Problem can be simplified like these: Let's call pair $$$(i, j)$$$ bad if $$$i < j$$$ and $$$a_i > a_j$$$. We need to find if maximum sum of bad pars, which is inside $$$[l_i, r_i]$$$, is not greater than $$$k$$$ (for all bad $$$(i, j)$$$ satisfies $$$a_i + a_j \le k$$$).
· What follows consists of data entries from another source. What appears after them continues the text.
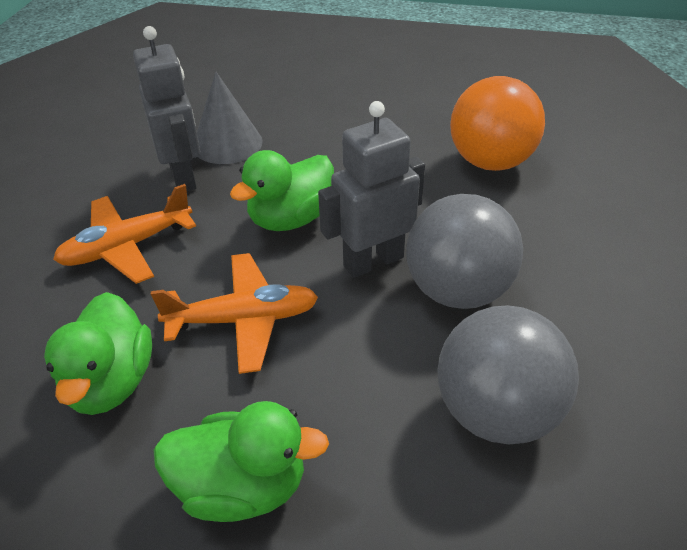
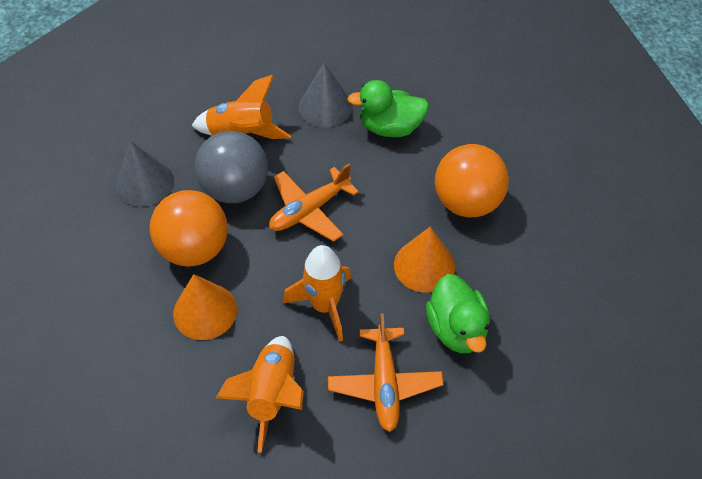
green duck: 3 -> 2
grey ball: 2 -> 1
grey cone: 1 -> 2
grey robot: 2 -> 0
orange ball: 1 -> 2
orange cone: 0 -> 2
orange rocket: 0 -> 3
Create a segment tree for maximum value and a merge sort tree where each node has a sorted vector containing all elements in the range of this node. Store the maximum sum of bad pair, which is inside $$$[l_{node},r_{node}]$$$, in $$$vis_{node}$$$. Now we can answer the query recursively like a segment tree. For some $$$node$$$ if $$$[l_{node},r_{node}]$$$ is outside $$$[l_i, r_i]$$$ its answer is $$$true$$$. If its entirely contained, first we check if $$$vis_{node} \le k$$$, if so we can do binary search on the vector to find the greatest element which is smaller than $$$mx$$$ (max number before this segment($$$node$$$)) to find maximum sum of bad pairs which right element is in $$$[l_{node},r_{node}]$$$ and left element is in $$$[l_i, l_{node} - 1]$$$. And check $$$mx + element \le k$$$ then update $$$mx$$$. If neither of the previous conditions are satisfied, we take the answer of the left child and the answer of the right child. Check if they are both $$$true$$$. Time complexity for building the merge sort tree is $$$O(nlogn)$$$ because we go through each element $$$logn$$$ times, and the time complexity for answering the queries is $$$O(qlog^2n)$$$ because in each query we visit logn nodes at most, doing binary search in each one in $$$O(logn)$$$.